A proposta será analisada pelos senadores nesta terça-feira (16). Previsto no Projeto de Lei 5.672/2025, o texto estabelece que os Poderes Executivo, Legislativo e Judiciário passem a ter, simbolicamente, sua sede em Salvador durante as comemorações da data histórica.
A iniciativa busca valorizar o papel do 2 de Julho na consolidação da independência brasileira. O projeto já recebeu parecer favorável do senador Jaques Wagner na Comissão de Constituição e Justiça do Senado, o que permitiu o avanço da matéria para apreciação dos parlamentares.
Se aprovado, o texto fará com que Salvador volte a ocupar simbolicamente a posição de capital federal durante as celebrações da principal data cívica da Bahia.
A proposta também resgata a relevância histórica da cidade para a formação do país.
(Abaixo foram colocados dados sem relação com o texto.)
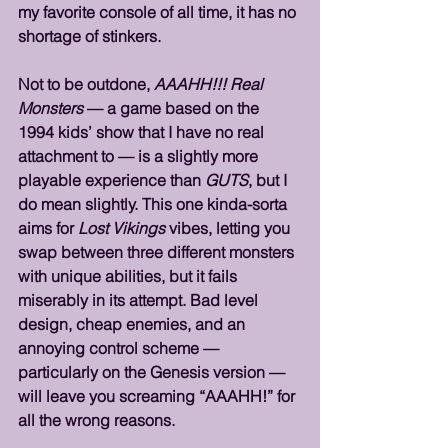
my favorite console of all time, it has no 
shortage of stinkers. 
Not to be outdone, 
AAAHH!!! Real 
Monsters
 — a game based on the 
1994 kids’ show that I have no real 
attachment to — is a slightly more 
playable experience than 
GUTS
, but I 
do mean slightly. This one kinda-sorta 
aims for 
Lost Vikings
 vibes, letting you 
swap between three different monsters 
with unique abilities, but it fails 
miserably in its attempt. Bad level 
design, cheap enemies, and an 
annoying control scheme — 
particularly on the Genesis version — 
will leave you screaming “AAAHH!” for 
all the wrong reasons.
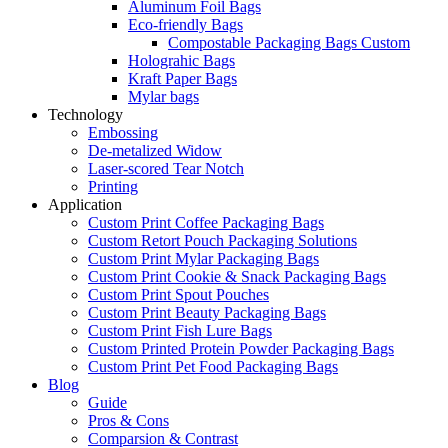
Aluminum Foil Bags
Eco-friendly Bags
Compostable Packaging Bags Custom
Holograhic Bags
Kraft Paper Bags
Mylar bags
Technology
Embossing
De-metalized Widow
Laser-scored Tear Notch
Printing
Application
Custom Print Coffee Packaging Bags
Custom Retort Pouch Packaging Solutions
Custom Print Mylar Packaging Bags
Custom Print Cookie & Snack Packaging Bags
Custom Print Spout Pouches
Custom Print Beauty Packaging Bags
Custom Print Fish Lure Bags
Custom Printed Protein Powder Packaging Bags
Custom Print Pet Food Packaging Bags
Blog
Guide
Pros & Cons
Comparsion & Contrast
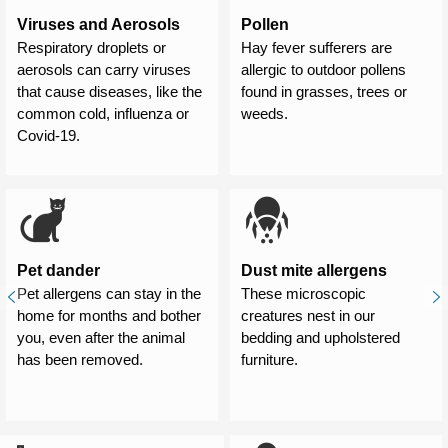
Viruses and Aerosols
Pollen
Respiratory droplets or
Hay fever sufferers are
aerosols can carry viruses
allergic to outdoor pollens
that cause diseases, like the
found in grasses, trees or
common cold, influenza or
weeds.
Covid-19.
Pet dander
Dust mite allergens
Pet allergens can stay in the
These microscopic
home for months and bother
creatures nest in our
you, even after the animal
bedding and upholstered
has been removed.
furniture.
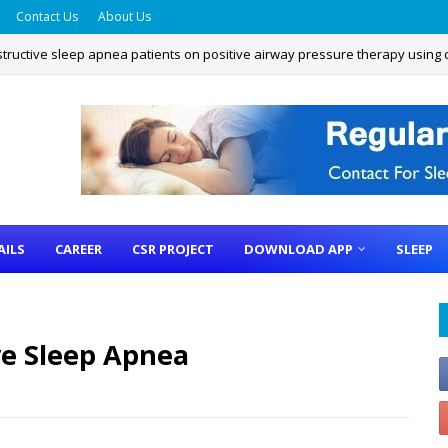
Contact Us
About Us
structive sleep apnea patients on positive airway pressure therapy using
 Assessment Questionnaire
AILS
CAREER
CSR PROJECT
DOWNLOAD APP
SLEEP
ve Sleep Apnea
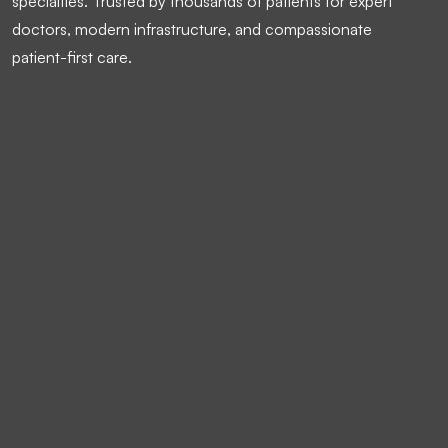
specialties. Trusted by thousands of patients for expert
doctors, modern infrastructure, and compassionate
patient-first care.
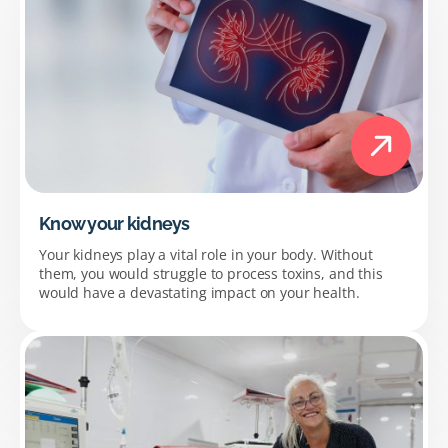
Know your kidneys
Your kidneys play a vital role in your body. Without
them, you would struggle to process toxins, and this
would have a devastating impact on your health.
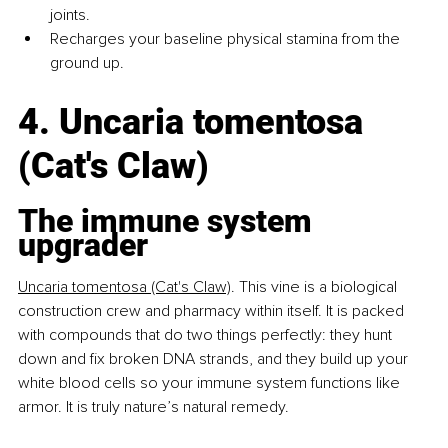
joints.
Recharges your baseline physical stamina from the 
ground up.
4. Uncaria tomentosa 
(Cat's Claw)
The immune system 
upgrader
Uncaria tomentosa (Cat's Claw)
.
This vine is a biological 
construction crew and pharmacy within itself. It is packed 
with compounds that do two things perfectly: they hunt 
down and fix broken DNA strands, and they build up your 
white blood cells so your immune system functions like 
armor. It is truly nature’s natural remedy.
Fundada em 1549, Salvador foi a primeira capital do Brasil e permaneceu como centro administrativo da colônia portuguesa até 1763, quando a sede do governo foi transferida para Rio de Janeiro em razão do fortalecimento econômico da região Sudeste, impulsionado pelo ciclo do ouro.
Mais de dois séculos após perder o status de capital, Salvador poderá voltar a ocupar esse papel de forma simbólica em uma data que marca a expulsão definitiva das tropas portuguesas da Bahia, em 2 de julho de 1823.
Historiadores consideram a Independência da Bahia um episódio decisivo para a consolidação da independência nacional. Embora a separação de Portugal tenha sido proclamada por Dom Pedro I em 7 de setembro de 1822, confrontos militares continuaram em diversas regiões do país até a retirada das forças portuguesas, especialmente em território baiano.